▶ _Exercise instructions_: Which of the lines below contain the string "source"? Pull each one out of the data.
START Data for review
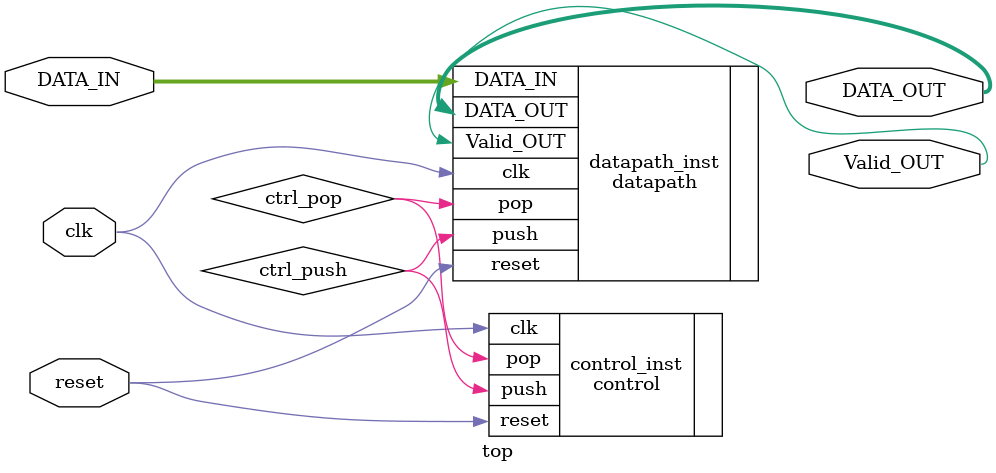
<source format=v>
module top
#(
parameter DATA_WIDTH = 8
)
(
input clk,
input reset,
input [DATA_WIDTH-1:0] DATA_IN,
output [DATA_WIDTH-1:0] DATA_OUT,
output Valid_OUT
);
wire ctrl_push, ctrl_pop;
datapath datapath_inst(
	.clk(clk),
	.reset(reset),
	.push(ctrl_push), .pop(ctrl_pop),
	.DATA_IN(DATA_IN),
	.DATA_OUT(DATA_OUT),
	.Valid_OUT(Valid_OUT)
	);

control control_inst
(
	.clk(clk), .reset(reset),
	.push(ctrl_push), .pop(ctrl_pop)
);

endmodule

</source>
END Data for review
START Data for review
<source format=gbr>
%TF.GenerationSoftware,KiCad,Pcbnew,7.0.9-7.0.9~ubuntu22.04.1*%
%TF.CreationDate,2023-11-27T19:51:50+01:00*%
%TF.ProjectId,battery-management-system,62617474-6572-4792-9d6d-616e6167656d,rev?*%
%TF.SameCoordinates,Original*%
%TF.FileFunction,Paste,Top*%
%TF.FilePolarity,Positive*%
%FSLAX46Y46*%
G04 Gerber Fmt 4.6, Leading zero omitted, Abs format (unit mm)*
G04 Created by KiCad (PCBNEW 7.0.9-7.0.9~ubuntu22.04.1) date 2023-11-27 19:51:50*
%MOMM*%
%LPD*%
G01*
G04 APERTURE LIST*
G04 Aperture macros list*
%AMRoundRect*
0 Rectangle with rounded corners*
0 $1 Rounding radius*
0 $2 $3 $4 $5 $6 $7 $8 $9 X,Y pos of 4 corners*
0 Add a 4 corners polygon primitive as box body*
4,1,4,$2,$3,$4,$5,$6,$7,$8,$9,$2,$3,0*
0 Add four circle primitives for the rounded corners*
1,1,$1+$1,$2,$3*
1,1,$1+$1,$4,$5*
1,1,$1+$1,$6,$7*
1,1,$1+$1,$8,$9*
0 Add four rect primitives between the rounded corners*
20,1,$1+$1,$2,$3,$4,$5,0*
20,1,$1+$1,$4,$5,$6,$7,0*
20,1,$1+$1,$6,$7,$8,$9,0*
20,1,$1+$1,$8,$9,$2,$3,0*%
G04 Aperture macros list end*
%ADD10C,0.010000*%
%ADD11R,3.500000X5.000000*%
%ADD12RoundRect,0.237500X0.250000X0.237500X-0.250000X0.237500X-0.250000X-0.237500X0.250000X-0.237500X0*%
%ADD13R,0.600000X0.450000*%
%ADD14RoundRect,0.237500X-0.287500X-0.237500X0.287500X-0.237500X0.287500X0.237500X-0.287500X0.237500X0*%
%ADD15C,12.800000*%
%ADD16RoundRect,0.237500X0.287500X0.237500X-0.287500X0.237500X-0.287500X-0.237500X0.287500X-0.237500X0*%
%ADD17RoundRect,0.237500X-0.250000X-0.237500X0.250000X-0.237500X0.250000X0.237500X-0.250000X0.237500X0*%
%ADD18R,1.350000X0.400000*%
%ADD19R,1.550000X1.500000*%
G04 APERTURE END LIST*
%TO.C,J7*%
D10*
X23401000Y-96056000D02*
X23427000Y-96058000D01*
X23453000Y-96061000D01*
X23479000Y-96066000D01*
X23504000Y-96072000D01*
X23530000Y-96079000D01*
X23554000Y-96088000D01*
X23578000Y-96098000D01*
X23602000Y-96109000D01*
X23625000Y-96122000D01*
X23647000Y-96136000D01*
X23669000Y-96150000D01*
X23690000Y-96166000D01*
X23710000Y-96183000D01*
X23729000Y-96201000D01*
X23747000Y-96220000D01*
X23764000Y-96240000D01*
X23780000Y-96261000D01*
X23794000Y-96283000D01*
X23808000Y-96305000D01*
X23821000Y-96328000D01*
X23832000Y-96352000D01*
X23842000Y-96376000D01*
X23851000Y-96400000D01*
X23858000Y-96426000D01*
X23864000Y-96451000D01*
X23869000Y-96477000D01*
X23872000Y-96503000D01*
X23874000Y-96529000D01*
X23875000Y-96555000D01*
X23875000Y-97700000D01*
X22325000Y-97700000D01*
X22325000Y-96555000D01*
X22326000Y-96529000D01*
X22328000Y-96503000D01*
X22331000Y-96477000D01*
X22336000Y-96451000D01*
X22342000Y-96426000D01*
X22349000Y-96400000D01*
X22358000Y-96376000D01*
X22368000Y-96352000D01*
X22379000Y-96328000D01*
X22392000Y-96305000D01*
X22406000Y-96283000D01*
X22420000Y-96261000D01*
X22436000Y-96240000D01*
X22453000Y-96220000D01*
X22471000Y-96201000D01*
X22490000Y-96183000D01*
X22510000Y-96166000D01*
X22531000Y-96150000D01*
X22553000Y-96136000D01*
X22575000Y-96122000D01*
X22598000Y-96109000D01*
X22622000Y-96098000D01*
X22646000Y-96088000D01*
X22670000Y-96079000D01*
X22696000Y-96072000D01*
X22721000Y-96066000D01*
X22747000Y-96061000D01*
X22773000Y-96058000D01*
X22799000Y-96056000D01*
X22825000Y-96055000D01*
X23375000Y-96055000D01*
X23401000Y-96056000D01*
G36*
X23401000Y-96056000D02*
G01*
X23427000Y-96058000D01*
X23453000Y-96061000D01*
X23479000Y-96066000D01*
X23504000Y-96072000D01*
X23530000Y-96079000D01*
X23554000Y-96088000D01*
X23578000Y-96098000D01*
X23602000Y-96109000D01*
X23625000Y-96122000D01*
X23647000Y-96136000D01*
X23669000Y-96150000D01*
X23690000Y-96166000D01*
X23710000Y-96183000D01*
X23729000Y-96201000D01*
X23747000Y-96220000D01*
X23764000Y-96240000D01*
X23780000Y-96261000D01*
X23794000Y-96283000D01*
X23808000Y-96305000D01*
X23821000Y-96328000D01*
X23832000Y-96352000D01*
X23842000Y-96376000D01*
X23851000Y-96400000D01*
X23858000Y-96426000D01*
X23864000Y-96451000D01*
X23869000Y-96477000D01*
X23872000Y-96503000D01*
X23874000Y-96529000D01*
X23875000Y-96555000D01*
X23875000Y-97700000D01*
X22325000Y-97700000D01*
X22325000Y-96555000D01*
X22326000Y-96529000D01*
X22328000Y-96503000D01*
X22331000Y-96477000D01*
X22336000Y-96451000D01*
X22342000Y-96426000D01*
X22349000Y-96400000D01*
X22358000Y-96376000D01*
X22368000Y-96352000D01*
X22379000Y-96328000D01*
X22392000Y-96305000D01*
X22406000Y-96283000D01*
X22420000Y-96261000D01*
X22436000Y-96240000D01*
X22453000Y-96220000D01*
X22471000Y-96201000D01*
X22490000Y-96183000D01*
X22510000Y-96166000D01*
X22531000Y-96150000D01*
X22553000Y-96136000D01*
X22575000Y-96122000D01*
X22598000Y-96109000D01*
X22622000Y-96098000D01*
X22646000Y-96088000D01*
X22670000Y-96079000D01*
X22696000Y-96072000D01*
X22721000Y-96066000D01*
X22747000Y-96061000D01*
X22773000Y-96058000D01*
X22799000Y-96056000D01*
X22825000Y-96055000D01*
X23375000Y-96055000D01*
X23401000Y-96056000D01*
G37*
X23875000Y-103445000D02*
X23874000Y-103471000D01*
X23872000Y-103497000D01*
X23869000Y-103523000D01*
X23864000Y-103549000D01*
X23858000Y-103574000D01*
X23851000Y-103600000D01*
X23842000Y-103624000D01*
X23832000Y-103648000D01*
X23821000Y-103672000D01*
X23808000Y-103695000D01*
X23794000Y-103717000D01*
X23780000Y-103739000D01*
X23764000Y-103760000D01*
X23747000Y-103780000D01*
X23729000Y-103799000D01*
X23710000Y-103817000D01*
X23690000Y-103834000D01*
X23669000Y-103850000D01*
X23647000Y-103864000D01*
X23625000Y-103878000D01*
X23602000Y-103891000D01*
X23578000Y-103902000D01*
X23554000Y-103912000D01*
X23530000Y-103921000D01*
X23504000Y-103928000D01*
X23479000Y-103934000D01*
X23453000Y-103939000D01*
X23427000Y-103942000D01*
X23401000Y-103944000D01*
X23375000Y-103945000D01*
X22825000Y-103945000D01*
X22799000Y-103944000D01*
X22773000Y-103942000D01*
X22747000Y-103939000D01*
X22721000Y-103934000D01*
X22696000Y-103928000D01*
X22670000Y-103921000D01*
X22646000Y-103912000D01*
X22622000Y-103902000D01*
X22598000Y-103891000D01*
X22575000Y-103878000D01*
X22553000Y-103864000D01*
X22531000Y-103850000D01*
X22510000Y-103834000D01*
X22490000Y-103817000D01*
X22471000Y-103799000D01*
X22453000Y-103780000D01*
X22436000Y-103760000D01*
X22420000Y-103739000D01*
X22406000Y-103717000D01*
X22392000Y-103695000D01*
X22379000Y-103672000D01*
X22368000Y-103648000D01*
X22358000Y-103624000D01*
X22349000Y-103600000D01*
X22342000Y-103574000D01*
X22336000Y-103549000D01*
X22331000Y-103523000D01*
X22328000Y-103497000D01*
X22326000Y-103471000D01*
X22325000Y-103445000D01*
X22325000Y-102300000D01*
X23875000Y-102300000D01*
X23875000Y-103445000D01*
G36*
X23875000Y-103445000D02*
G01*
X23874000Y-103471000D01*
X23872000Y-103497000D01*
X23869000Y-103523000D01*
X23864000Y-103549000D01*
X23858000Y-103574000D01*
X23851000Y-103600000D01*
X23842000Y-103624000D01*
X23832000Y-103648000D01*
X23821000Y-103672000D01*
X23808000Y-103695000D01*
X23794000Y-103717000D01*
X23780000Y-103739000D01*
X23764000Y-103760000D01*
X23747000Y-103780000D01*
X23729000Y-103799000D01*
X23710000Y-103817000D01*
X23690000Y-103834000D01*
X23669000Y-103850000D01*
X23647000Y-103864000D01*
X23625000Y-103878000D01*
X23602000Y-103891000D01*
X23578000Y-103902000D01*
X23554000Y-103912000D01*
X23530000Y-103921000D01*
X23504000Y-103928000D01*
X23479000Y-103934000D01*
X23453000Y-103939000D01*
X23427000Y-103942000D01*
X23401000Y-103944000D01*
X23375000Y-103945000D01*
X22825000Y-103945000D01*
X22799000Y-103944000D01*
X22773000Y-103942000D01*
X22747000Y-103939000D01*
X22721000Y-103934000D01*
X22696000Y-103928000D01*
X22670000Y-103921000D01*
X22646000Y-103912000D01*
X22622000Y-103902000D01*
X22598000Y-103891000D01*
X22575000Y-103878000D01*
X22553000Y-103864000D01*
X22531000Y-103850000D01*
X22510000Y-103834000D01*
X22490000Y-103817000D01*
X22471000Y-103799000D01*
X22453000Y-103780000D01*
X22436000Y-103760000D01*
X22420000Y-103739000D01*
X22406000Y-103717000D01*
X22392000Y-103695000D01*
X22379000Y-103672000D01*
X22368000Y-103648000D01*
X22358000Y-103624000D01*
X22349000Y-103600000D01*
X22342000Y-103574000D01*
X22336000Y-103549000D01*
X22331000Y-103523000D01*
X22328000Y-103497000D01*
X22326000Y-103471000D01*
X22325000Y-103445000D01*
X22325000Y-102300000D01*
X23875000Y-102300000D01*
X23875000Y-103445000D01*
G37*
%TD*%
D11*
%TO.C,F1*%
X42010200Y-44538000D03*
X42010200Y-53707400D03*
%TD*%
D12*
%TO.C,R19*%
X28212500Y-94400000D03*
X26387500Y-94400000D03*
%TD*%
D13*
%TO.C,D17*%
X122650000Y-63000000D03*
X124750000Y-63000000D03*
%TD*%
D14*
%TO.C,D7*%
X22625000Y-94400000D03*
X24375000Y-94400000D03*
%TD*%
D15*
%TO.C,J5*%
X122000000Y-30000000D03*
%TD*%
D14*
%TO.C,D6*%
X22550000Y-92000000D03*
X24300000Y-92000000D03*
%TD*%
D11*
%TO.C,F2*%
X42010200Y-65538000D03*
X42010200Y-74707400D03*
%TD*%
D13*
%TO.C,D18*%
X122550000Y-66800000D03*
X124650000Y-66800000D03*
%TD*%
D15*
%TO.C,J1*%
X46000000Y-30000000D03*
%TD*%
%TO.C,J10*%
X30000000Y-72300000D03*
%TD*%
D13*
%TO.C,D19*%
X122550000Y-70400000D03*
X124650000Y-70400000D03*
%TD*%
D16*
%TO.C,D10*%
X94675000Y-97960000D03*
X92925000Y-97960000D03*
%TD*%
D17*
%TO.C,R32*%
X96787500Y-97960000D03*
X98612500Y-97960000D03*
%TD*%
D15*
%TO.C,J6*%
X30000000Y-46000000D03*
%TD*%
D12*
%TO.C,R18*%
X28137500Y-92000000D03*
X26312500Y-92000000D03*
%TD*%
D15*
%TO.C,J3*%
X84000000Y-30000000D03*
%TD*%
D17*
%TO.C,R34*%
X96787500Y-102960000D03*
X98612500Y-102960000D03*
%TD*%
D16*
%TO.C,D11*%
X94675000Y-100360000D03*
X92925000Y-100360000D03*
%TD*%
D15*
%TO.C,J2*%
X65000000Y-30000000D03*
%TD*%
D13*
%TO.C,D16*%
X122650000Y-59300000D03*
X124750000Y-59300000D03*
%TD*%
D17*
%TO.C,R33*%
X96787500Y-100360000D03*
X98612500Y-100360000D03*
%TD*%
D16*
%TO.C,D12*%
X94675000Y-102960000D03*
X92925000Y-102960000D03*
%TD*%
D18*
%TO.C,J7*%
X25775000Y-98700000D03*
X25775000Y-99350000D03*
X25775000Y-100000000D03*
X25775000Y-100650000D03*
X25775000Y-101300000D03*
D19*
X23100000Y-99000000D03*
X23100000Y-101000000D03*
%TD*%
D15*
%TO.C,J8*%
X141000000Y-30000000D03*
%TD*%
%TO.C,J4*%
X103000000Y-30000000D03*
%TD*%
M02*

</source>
END Data for review
▶ _Reply_:
<source format=v>
</source>
<source format=gbr>
</source>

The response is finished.